A'level consists of three main areas of study: Inorganic Chemistry (centred on the periodic table, the elements and their compounds), Organic Chemistry (the study of carbon compounds, such as alkanes and alcohols) and Physical Chemistry (including topics such as rates of reaction (kinetics), energy changes etc).
Main Topics Covered
Formulae, equations, calculations, energetics and bonding. Periodic table and an introduction to organic chemistry (alkanes and alkenes).
Intermolecular bonding (forces between molecules), qualitative equilibria (reversible reactions), redox reactions, reaction rates, alcohols & halogenoalkanes. Green chemistry and climate change.
Experimental skills (qualitative, quantitative and preparative) in organic, inorganic and physical chemistry. This unit consists of laboratory-based practicals.
Quantitative kinetics (rates of reaction) and organic reaction mechanisms, entropy and equilibria, carboxylic acids and derivatives.
Redox equilibria, transition metals, arenes (compounds containing the benzene ring), amides, amino acids and proteins.
As for module 3 but in more depth.
Where do our students end up?
Some choose to continue their Chemistry studies at university. We have also seen our students accepted for medicine, veterinary science, pharmacy and biomedical degrees. Chemistry is a subject which can be used for many degrees which do not have an equivalent school subject (for example, Law and Accountancy) but which do require logical thought. An A level in Chemistry opens many doors!
GCSE SCIENCE (AQA)
GCSE Science will enable you to:
Develop your interest in, and enthusiasm for, science.
Develop a critical approach to scientific evidence and methods.
Acquire and apply skills, knowledge and understanding of science and its essential role in society.
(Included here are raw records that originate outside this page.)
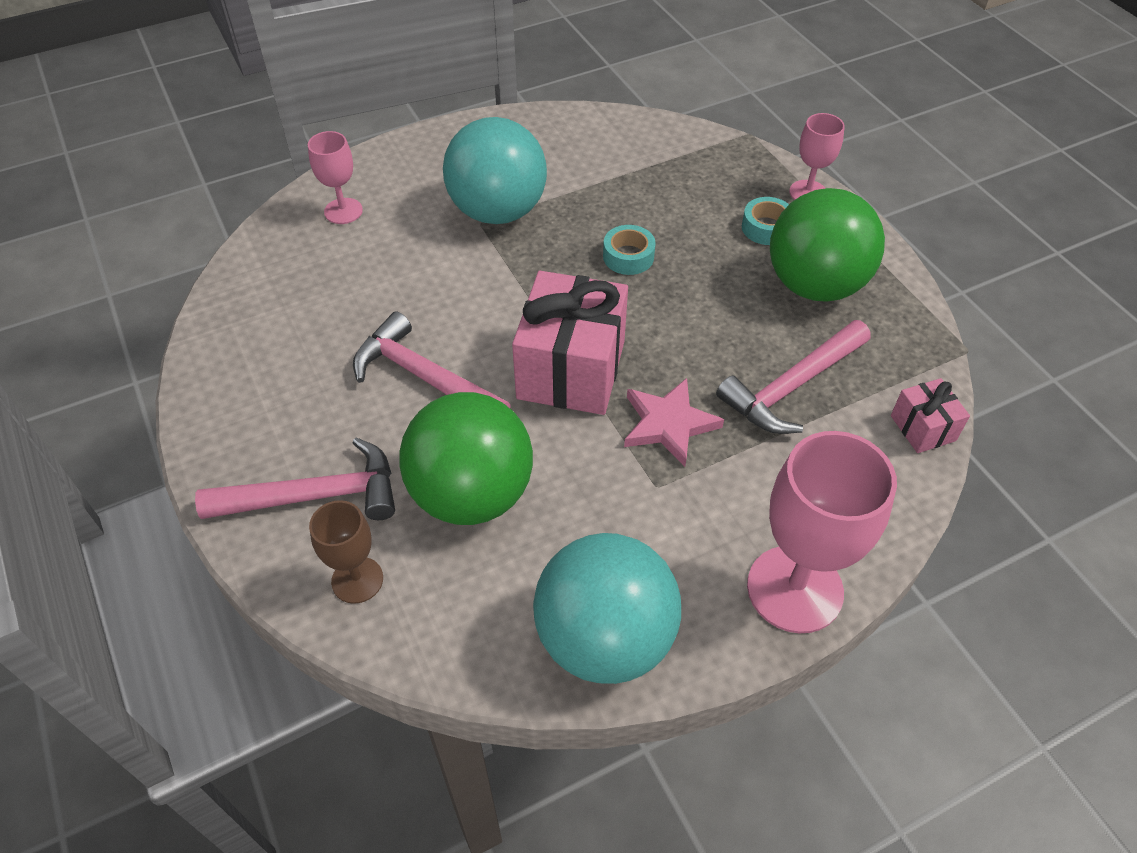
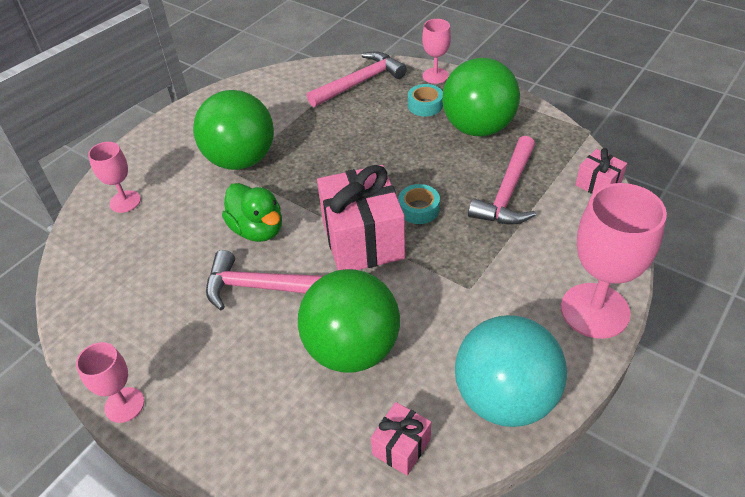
camera: 25 degrees left, 5 degrees down
pink hammer [195,438,395,520] -> pink hammer moved to [307,52,407,107]
brown goblet [309,500,383,604] -> none
turquoise ball [443,117,547,224] -> green ball [193,90,274,170]
turquoise tape [603,225,656,275] -> turquoise tape moved to [398,184,440,224]
pink star [624,378,724,467] -> none
none -> pink goblet [76,342,144,423]
none -> green duck [222,183,282,242]
none -> pink gift [371,402,431,476]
Acquire scientific skills, knowledge and understanding necessary for progression to further learning.
GCSE Science is taught as three subjects - Biology, Chemistry and Physics - and every student studies all three science subjects. Please refer to the specific science areas of the website for additional information on content and for links to the specifications.
Students will follow the Trilogy Science course (equivalent to two GCSEs). However, separate Science (3 GCSEs) can be chosen.
A minimum of 10% of marks will test maths skills in GCSE Biology; 20% in GCSE Chemistry; and 30% in GCSE Physics. For the Trilogy Science qualification, maths skills will be in the ratio 1:2:3. In other words for every one mark of maths in biology there must be two in chemistry and three in physics.
Why choose to do Separate Sciences (GCSE Chemistry, GCSE Physics and GCSE Biology)?
- You may be considering a future career in Science, Technology or Engineering, e.g. Medicine, Pharmacy or Veterinary Science.
You enjoy Science and want to cover the subjects in more depth.
Ideally, if you wish to study one or more of the science subjects at A’level, then Separate Sciences is the preferred option. Please note, however, that opting for Trilogy Science (Double award) will still allow you to take Science subjects at A Level.
Assessment (For Trilogy Science – Double award)
Six papers: two biology, two chemistry and two physics (each 1 hour 15 minutes). Each paper will assess different topics and is worth 70 marks (16.7% of the final grade).
Assessment (For each of the Separate Sciences)
Two papers: each paper (1 hour 45 minutes) will assess knowledge and understanding from different topics. Each paper is worth 50% of the grade and has 100 marks available.
What’s changed for new Science GCSEs?
• No controlled assessments (ISAs) or coursework but there are required core practical activities which must be undertaken.
• No assessment of quality of written communication.
• The minimum exam time for each GCSE: Biology, Chemistry and Physics will be
3 hours 30 minutes.
• The minimum exam time for Trilogy Science will be 7 hours.
• 15% of GCSE marks will be for practical skills which will be assessed through the written examinations.
- The A* to G grades will be replaced by 9 to 1 for Biology, Chemistry and Physics.
- Combined Science will have a 17 point grading scale, from 9-9, 9-8 through to 2-1, 1-1.